The hills above Goleta burned out of control for a third day today, and in a major setback, flames jumped West Camino Cielo, a roadway off Hwy 154 firefighters had hoped to use as a firebreak.

Officials say there is no end in sight to the inferno, which is feeding on dense, tall chaparral fuel on hillsides, which have not seen flame since the 1950s. Despite firefighters’ best efforts — including a massive aerial assault on the hilly, rocky terrain — the fire doubled in size last night to 2,400 acres. The burn has threatened various homes and caused a shutdown of northbound roads between Glen Annie Golf Club and Fairview Avenue. Today, the inferno jumped W. Camino Cielo off Hwy 154, threatening even more residences and causing further evacuations, and the City of Goleta cancelled tomorrow’s annual fireworks show.

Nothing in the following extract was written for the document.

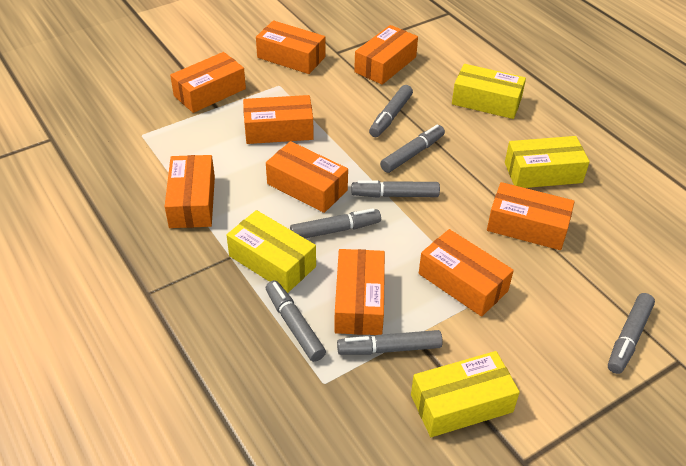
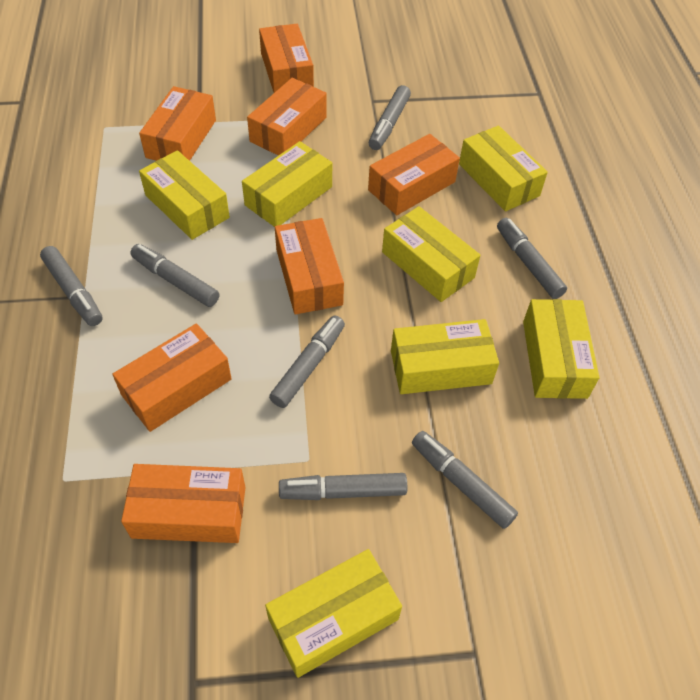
orange box: [165,155,215,228] [170,52,246,113] [243,95,314,144] [256,20,325,74] [266,141,348,213] [334,249,385,335] [354,25,418,85] [419,229,514,317] [487,182,575,250] = 9 -> [112,323,231,432] [121,464,246,543] [139,86,216,161] [247,78,326,156] [259,24,314,93] [275,218,344,314] [368,134,460,215] = 7
yellow box: [227,210,316,293] [411,351,520,437] [452,64,526,119] [505,136,590,188] = 4 -> [139,150,230,240] [242,141,332,227] [265,549,402,678] [382,206,480,302] [391,319,499,394] [459,126,548,211] [523,299,599,399] = 7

Meanwhile, Isla Vista residents and the UCSB campus were afflicted with various fallout effects of the blaze. Yesterday evening, groups of people gathered in the street to watch the ash rain down — “It’s California snow,” one man said to his female companion as she covered her nose with a cloth. Flames could even be seen from Del Playa balconies facing the mountainside.

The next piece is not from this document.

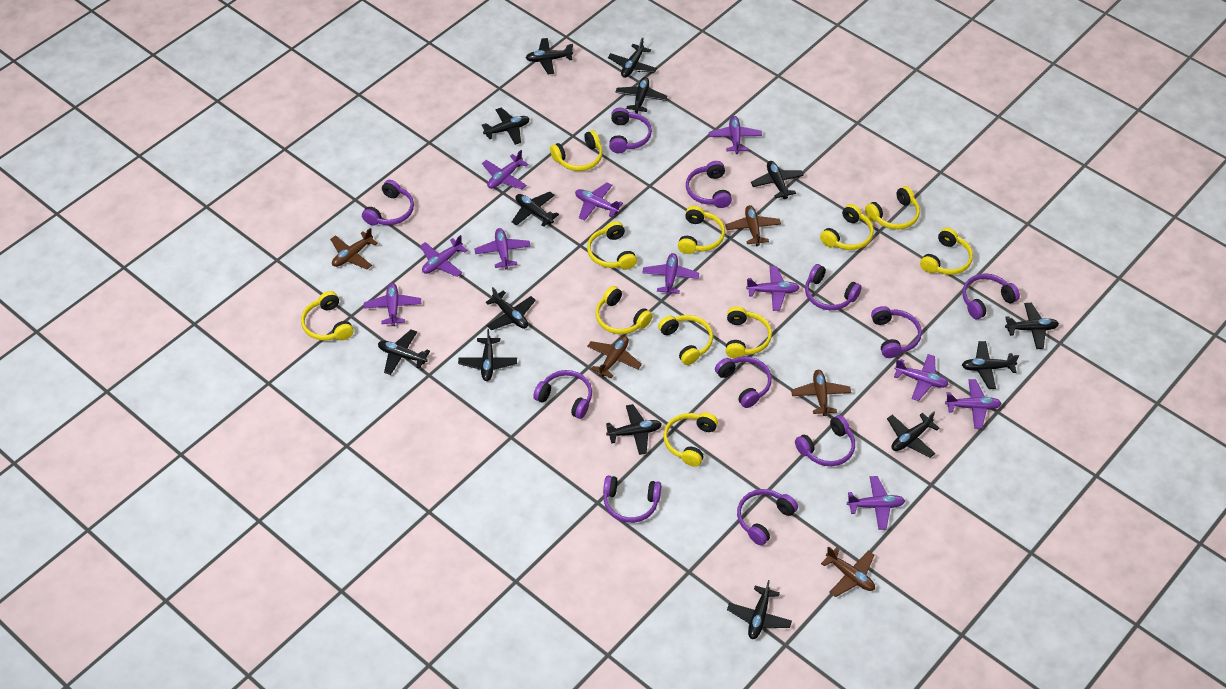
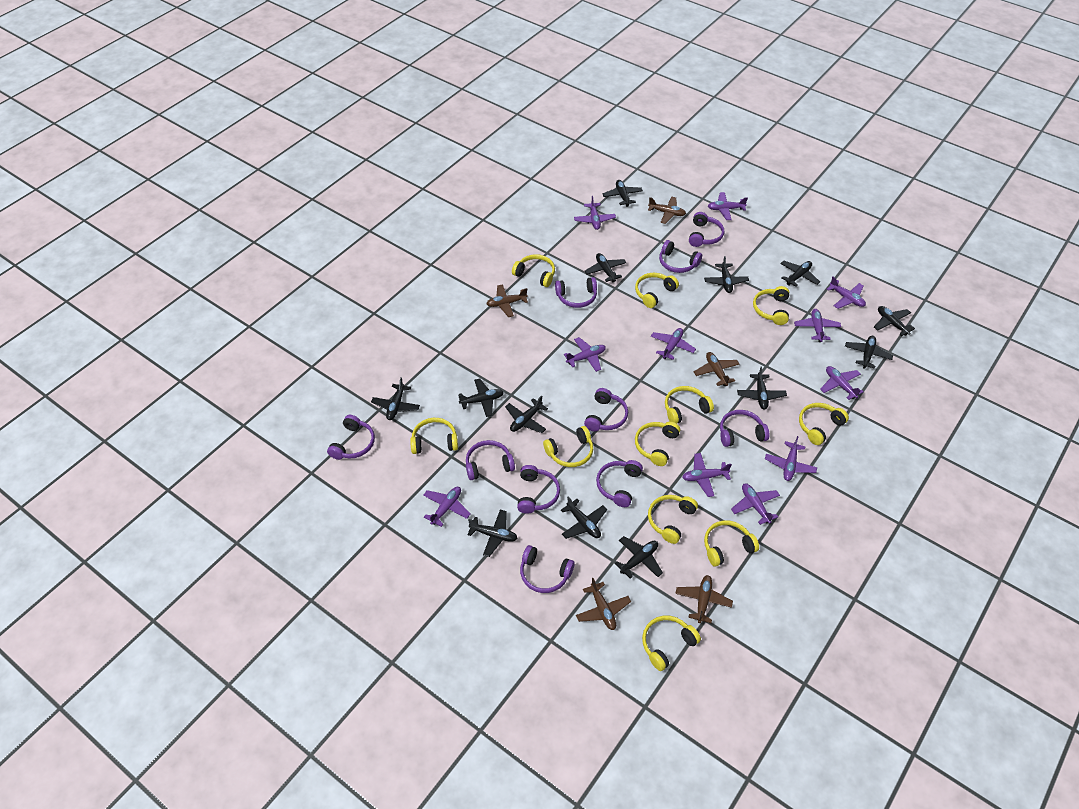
black plane: [378,329,430,375] [458,329,517,381] [482,107,530,145] [486,287,536,330] [512,192,559,227] [526,38,573,74] [606,404,662,455] [608,37,657,78] [615,77,667,114] [727,580,792,639] [751,161,804,199] [887,412,940,458] [962,341,1019,389] [1005,303,1059,349] = 14 -> [371,377,420,420] [458,379,504,417] [468,510,518,557] [505,395,548,433] [561,496,607,539] [585,253,626,283] [602,180,643,207] [615,536,663,579] [704,256,749,293] [737,367,787,410] [780,260,820,287] [845,336,893,369] [874,306,915,336] = 13
purple headphones: [362,180,414,226] [533,370,592,419] [603,475,661,523] [609,107,652,153] [686,161,732,208] [715,356,772,408] [737,489,798,545] [795,415,855,466] [805,264,862,310] [871,306,922,358] [962,273,1020,319] = 11 -> [327,415,375,460] [466,440,515,480] [517,465,560,514] [520,545,575,593] [555,277,597,308] [584,388,628,431] [596,460,643,507] [659,240,702,273] [689,212,724,247] [720,410,769,447] = 10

The blaze caused sweeping power outages all along the South Coast between Carpinteria and Isla Vista. The fire continues to threaten power lines, and residents are advised that further outages are likely. Southern California Edison spokesperson Lois Pitter Bruce said the outage, which began at about 7:15 p.m., was a result of dense smoke interrupting power transmission into an electrical substation.

While some I.V. residents packed up their cars and left town, many of those who stayed behind indulged in an evening of revelry. As power came and went intermittently, thirsty students rushed to Keg N’ Bottle, feverishly stocking up on thirty packs while cash registers worked. Most I.V. businesses shut their doors as a result of the outage, but some stayed open into the night by the light of lanterns, including Freebirds.

The darkness was lifted periodically by the burst of fireworks, and some students ironically started couch fires. Isla Vista Foot Patrol Sgt. Erik Raney said this put additional stress on the already overtaxed county fire system.

“Those resources are needed on the Gap Fire,” Raney said. “When students and residents out here choose to celebrate in that fashion, they’re putting people in jeopardy.”

According to Raney, there were no arrests. However, he said that enforcement would be harsh over the holiday weekend. Possession of fireworks, even the “safe and sane” variety, is illegal in Santa Barbara County.

“We have a firm posture that if you’re caught with fireworks, at minimum you’ll be issued a citation, and if it’s egregious enough, you’ll be taken to jail,” Raney said. “If you’re using them and you start a fire, that’s arson.”

Additionally, the City of Goleta and the Rotary Club of Goleta have decided to cancel their annual fireworks display, citing public safety concerns. Downtown Santa Barbara’s popular West Beach show, however, is scheduled to proceed as planned.

Most electrical service was restored by 10 p.m. yesterday evening, while some areas of Isla Vista, including the loop, were down until about 9 a.m. this morning. Meanwhile, the fire doubled in size overnight.

Santa Barbara County firefighters have been attempting to contain the blaze with an arsenal that includes four helicopters and four air tankers dropping fire retardant on the extreme terrain. The fire, which is being fought in conjunction with at least five other agencies from around the state, is considered zero percent contained as of press time.

Rosa Martinez-Sotelo, a Fire Information Officer with the Los Padres National Forest, said that the jump of West Camino Cielo has triggered an immediate response.

“Mandatory evacuations were issued at 4 p.m. for Haney Tract and Kinevan Road. We have also extended evacuation warnings to the Trout Club and Hidden Valley areas.”

County Fire Chief Tom Franklin assured the Santa Barbara County Board of Supervisors in a meeting yesterday that the Gap Fire is California’s number one priority. The supervisors met to confirm a state of emergency declared last night — a move that will clear the way for quicker aid from state emergency officials.

Efforts to quell the spreading fire continue into the night. Martinez-Sotelo said that thus far, 350 people have been assigned to tackle the blaze. As of yet, there are no reports of any injuries incurred fighting the fire.

“The terrain is very rocky and steep. And unfortunately it’s burning old, heavy chaparral,” Martinez-Sotelo said. “For a fire that just started the other day, [firefighters are staging] a fairly heavy attack.”